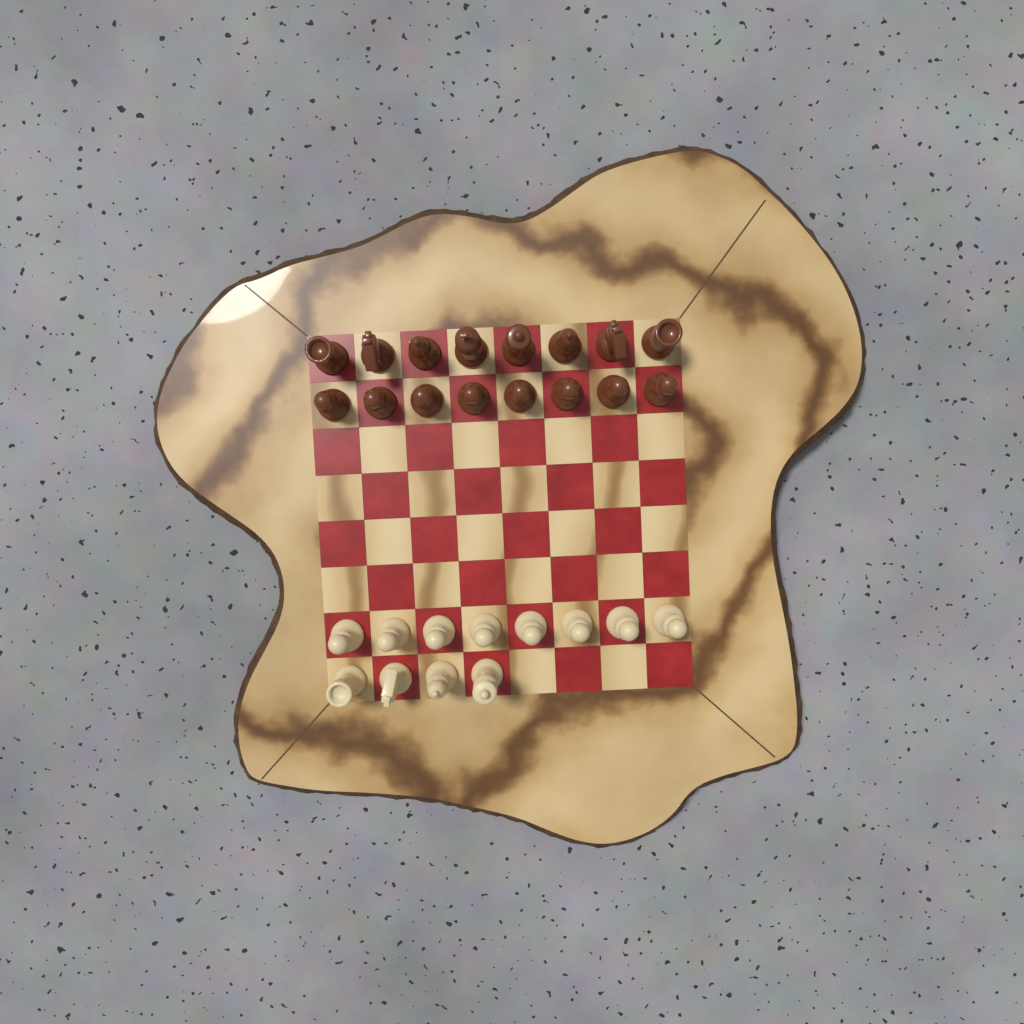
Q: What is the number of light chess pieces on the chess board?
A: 12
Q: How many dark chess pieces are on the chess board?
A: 16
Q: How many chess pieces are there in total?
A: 28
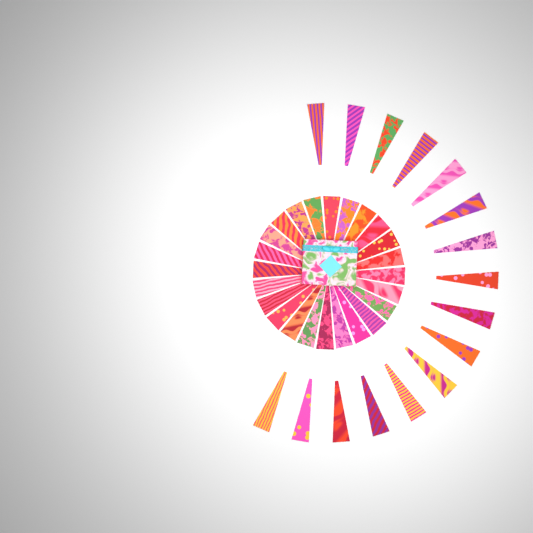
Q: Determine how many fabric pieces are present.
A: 40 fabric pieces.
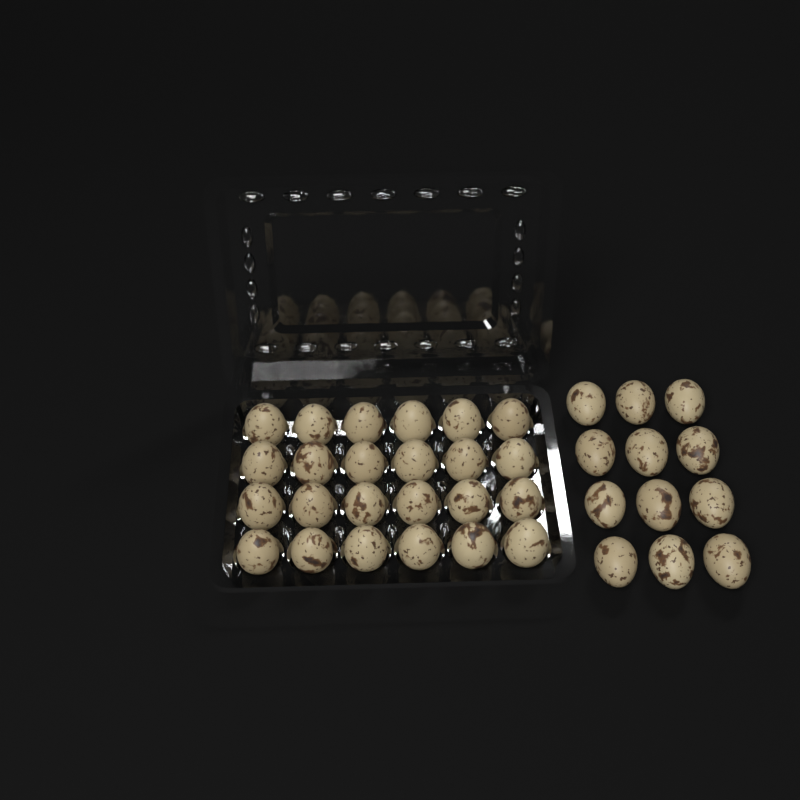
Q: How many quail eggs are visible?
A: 36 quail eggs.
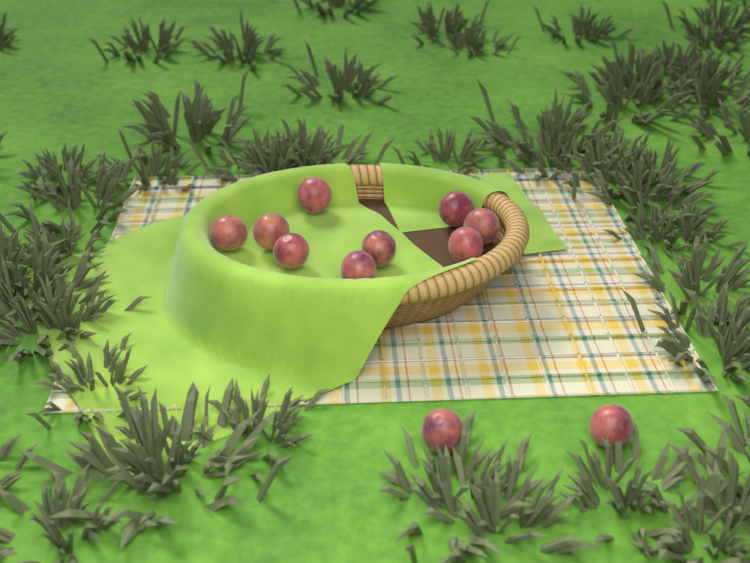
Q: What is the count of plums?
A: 11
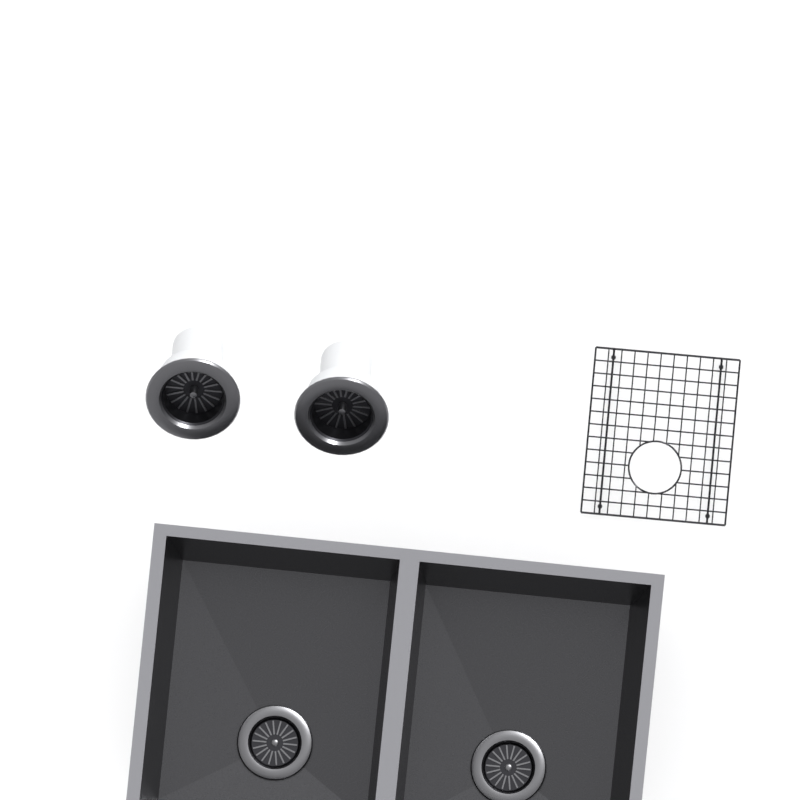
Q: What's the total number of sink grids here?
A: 1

Set task: Which lines in the data above contain the string "eggs"? Gather every one of them, and treat uppercase and lowercase as different.

Solved exercise:
Q: How many quail eggs are visible?
A: 36 quail eggs.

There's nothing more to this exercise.